È bene considerare, che il consumo di legumi oltre ad apportare benefici, può avere anche alcuni effetti collaterali in alcune categorie di individui con condizioni particolari. Questa dieta, a patto che non diventi iperproteica (e dunque non escluda o limiti fortemente i carboidrati) oppure troppo ipocalorica, non presenta grandi controindicazioni ma potrebbe generare alcuni effetti collaterali legati proprio al consumo di legumi in chi solitamente non è abituato ad utilizzarli spesso.

La presenza di alcuni zuccheri che non sono digeriti dall’intestino umano, può indurre il fenomeno della flatulenza; ciò accade perché tali zuccheri sono fermentati dalla flora microbica intestinale con produzione di gas ma anche di altre sostanze importanti per lo stato di salute dell’intestino stesso. Per ridurre al minimo i problemi digestivi che i legumi possono creare, basta aggiungere all’acqua di cottura una carota, un gambo di sedano e una cipolla, accorgimento che serve a prevenire flatulenze e altri disturbi. Spesso i legumi hanno un involucro duro che nemmeno una prolungata cottura riesce ad ammorbidire sufficientemente, basta aggiungere dell’alga kombu nell’acqua di bollitura, è questo un buon metodo per renderli più teneri ed arricchirli di sali minerali che ne aiutano la digestione.
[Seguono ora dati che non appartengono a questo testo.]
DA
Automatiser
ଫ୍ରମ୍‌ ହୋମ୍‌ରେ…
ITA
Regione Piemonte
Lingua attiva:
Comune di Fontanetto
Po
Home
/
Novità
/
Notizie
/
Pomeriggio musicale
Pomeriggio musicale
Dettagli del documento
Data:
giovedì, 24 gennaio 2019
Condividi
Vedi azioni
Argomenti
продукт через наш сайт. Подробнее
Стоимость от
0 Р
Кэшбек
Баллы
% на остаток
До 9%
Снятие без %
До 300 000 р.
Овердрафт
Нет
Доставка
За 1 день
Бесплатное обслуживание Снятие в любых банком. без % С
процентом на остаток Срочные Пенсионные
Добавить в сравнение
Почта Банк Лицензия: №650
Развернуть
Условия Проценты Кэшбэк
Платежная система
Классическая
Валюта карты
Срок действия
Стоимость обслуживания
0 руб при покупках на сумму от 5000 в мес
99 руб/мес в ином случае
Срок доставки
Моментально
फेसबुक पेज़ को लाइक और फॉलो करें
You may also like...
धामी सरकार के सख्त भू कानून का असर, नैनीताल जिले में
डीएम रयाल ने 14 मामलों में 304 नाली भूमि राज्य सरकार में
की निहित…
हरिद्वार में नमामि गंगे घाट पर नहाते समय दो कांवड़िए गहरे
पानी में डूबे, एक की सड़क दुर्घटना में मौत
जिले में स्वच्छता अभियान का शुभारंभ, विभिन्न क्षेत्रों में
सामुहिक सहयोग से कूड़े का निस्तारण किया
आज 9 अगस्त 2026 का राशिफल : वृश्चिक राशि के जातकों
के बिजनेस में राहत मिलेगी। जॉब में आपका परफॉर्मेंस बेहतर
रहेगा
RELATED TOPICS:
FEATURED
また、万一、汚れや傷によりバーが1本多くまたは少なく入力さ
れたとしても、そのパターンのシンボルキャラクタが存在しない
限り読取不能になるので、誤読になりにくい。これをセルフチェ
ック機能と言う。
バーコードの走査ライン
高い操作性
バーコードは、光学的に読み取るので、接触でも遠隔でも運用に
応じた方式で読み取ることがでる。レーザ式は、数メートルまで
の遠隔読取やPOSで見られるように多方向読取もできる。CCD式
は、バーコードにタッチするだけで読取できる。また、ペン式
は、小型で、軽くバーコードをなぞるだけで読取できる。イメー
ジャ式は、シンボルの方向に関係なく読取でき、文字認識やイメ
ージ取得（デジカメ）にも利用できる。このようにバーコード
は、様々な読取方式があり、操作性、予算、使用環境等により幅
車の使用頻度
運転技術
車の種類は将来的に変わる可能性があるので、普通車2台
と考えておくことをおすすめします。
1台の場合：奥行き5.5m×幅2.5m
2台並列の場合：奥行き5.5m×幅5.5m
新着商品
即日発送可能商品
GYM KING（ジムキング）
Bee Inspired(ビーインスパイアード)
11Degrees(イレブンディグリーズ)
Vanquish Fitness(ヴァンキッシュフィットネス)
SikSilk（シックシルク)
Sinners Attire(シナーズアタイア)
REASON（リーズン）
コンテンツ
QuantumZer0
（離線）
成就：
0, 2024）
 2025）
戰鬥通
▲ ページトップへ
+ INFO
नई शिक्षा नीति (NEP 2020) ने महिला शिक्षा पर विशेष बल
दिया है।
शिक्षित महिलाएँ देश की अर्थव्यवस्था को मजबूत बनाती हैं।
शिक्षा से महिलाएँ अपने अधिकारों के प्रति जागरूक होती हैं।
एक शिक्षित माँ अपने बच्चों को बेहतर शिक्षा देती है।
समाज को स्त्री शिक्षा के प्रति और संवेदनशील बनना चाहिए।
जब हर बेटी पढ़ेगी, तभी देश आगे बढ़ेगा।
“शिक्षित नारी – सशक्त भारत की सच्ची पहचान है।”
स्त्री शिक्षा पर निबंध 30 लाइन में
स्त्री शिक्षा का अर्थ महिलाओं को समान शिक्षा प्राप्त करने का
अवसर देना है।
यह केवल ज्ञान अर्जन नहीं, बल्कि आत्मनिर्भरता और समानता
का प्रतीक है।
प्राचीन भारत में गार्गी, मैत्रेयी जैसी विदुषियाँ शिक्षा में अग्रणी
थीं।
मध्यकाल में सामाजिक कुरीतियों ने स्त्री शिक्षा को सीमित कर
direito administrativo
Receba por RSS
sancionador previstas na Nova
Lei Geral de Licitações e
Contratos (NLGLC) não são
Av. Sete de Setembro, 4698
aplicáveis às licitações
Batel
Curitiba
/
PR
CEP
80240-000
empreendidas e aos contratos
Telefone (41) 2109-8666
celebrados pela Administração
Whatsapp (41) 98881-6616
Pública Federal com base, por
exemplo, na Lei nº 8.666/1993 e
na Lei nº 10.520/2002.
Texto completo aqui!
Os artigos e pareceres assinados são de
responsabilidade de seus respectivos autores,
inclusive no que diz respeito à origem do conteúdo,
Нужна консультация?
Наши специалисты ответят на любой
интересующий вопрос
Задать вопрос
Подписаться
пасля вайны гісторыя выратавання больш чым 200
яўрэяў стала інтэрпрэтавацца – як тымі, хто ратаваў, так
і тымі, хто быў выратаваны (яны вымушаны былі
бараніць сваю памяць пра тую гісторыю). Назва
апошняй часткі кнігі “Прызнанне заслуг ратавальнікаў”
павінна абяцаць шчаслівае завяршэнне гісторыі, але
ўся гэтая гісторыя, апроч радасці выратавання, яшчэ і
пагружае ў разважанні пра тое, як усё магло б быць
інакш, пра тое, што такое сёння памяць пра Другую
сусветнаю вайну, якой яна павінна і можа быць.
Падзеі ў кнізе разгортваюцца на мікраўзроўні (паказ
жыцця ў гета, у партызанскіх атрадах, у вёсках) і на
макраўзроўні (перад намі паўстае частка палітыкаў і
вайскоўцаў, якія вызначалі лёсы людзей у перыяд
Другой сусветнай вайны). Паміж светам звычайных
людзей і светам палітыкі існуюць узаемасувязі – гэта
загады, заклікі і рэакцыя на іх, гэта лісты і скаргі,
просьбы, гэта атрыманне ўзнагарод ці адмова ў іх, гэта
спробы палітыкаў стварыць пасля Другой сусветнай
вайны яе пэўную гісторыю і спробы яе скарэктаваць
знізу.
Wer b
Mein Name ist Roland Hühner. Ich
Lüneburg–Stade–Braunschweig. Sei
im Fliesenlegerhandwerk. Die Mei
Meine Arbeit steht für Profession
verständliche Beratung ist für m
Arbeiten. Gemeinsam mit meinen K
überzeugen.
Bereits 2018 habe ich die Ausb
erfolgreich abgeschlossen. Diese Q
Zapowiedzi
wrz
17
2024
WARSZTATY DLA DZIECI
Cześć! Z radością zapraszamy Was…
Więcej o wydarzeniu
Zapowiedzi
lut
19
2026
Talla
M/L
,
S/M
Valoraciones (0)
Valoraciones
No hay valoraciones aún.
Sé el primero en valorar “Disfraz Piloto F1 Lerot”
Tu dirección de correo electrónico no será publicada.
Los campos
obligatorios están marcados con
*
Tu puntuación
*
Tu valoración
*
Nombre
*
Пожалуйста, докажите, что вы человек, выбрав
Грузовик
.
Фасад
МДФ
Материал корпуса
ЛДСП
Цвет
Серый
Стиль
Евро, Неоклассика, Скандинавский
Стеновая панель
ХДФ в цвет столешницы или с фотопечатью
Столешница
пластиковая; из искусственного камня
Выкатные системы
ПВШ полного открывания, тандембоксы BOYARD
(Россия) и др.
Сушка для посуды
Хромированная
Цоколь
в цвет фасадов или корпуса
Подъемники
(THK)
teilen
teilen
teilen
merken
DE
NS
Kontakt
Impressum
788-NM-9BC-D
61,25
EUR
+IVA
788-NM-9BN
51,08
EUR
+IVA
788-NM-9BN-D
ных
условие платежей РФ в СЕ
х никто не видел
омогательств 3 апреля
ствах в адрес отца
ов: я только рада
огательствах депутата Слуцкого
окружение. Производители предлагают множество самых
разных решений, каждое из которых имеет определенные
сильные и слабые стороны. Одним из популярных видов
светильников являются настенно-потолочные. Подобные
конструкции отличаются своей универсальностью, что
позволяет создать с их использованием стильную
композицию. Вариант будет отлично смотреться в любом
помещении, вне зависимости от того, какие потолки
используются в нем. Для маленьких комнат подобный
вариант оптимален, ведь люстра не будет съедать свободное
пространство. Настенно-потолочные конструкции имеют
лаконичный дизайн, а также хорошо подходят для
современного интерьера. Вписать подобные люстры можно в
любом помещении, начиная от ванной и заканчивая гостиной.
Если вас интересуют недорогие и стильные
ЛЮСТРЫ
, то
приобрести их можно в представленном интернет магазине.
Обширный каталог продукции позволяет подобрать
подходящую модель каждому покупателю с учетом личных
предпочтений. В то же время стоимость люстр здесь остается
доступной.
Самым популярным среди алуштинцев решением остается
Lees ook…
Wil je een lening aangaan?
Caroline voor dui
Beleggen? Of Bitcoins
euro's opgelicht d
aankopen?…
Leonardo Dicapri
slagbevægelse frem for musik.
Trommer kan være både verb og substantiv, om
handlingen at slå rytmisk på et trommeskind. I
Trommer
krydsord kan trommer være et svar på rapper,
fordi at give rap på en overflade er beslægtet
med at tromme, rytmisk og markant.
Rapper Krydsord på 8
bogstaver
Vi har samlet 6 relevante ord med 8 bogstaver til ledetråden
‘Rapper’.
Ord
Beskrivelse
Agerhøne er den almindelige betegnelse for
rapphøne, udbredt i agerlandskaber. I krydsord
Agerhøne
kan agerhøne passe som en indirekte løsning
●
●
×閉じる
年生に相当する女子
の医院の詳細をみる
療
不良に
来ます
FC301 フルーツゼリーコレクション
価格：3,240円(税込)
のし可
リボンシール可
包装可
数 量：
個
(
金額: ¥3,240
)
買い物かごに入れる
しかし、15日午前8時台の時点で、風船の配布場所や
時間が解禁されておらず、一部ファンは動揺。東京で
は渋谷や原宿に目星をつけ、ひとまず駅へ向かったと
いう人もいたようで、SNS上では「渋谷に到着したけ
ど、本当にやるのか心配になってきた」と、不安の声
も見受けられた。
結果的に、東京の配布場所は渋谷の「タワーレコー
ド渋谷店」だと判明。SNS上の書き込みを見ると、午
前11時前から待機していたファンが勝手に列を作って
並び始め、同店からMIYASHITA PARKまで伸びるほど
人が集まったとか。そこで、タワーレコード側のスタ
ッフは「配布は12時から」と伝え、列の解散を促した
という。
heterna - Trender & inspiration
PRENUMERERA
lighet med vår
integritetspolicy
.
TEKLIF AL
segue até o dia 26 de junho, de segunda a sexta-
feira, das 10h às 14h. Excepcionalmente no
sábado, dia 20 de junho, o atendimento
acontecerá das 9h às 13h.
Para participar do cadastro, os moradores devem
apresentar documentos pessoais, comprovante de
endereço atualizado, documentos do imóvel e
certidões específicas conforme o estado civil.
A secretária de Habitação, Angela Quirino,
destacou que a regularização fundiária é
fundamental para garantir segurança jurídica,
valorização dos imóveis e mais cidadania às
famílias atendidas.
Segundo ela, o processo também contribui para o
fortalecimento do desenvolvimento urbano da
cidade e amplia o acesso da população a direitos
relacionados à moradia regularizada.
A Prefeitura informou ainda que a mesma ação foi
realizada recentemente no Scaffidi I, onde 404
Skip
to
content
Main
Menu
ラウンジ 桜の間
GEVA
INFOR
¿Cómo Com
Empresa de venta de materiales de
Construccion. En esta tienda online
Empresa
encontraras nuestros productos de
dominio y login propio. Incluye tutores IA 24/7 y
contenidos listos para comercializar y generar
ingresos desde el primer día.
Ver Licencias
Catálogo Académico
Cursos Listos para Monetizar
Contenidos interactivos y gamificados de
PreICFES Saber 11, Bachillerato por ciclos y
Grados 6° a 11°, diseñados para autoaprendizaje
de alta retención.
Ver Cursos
Esistono dei sistemi per rendere i legumi più digeribili un po’ a tutti come ad esempio utilizzare al momento della cottura delle alghe o alcune spezie, ma purtroppo non sempre e non in tutti i casi funzionano. Se notate quindi che il consumo quotidiano di legumi vi provoca effetti sgraditi, evitate di continuare ad assumere questi alimenti oppure scegliete le varianti generalmente più facili da digerire (ad esempio le lenticchie rosse). La variante di legumi più facile da digerire che produce quindi meno gas intestinali e meno problemi a essi legati? Le lenticchie rosse.

  • Per i soggetti con meteorismo e colite: può essere utile ed efficace passare il legume prima del consumo eliminandone la buccia.
  • Lenticchie vs Ceci: Le lenticchie possono essere ben tollerate da alcuni organismi mentre i ceci, per esempio, causare eccessivo meteorismo.

Ulteriori precauzioni

  1. al terzo posto possono essere collocate le fave, ma bisogna fare attenzione con questi legumi perché esiste una intolleranza detta “favismo“ si tratta di una malattia ereditaria provocata dalla mancanza di un enzima specifico capace di neutralizzare gli effetti nocivi di certe sostanze tossiche presenti nelle fave.
  2. infine abbiamo i piselli e le lenticchie, essi però hanno un discreto contenuto purinico, pertanto risultano controindicati per uremici e gottosi.

Consigli Finali

Se volete dimagrire, vi consigliamo comunque sempre dirivolgervi ad un esperto che, in base alla vostra costituzione, ai chili che dovete perdere, al vostro stato di salute, ecc.

I legumi andrebbero introdotti nel menu settimanale anche 3-4 volte. E sempre in abbinamento ai cereali per fare il pieno di proteine vegetali. Non è vero che i legumi fanno ingrassare e, se ben consumati, non si può nemmeno dire che siano responsabili di gonfiori alla pancia.

Ricorda che i legumi sono un'ottima fonte proteica che permette di dimagrire in fretta e bene, ma è fondamentale seguire una dieta varia ed equilibrata.